EXERCISE DETAILS: When the line containing "beige tray [206,579,408,710] -> none" is found in the data below, copy it and each line after it through the line containing "none -> picture [199,177,244,228]", exactly and with no others.

ENTRIES SUPPLIED:
────

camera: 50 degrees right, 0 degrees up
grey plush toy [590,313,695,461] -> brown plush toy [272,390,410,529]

────

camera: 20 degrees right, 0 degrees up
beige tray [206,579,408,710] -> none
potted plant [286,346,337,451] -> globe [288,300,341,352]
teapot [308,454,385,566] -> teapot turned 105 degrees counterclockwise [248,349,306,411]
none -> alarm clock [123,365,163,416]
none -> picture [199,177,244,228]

────

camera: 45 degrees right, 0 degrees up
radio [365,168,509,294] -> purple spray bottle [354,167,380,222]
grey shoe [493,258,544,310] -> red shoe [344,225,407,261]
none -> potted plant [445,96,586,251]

────

ANSWER SPACE:
beige tray [206,579,408,710] -> none
potted plant [286,346,337,451] -> globe [288,300,341,352]
teapot [308,454,385,566] -> teapot turned 105 degrees counterclockwise [248,349,306,411]
none -> alarm clock [123,365,163,416]
none -> picture [199,177,244,228]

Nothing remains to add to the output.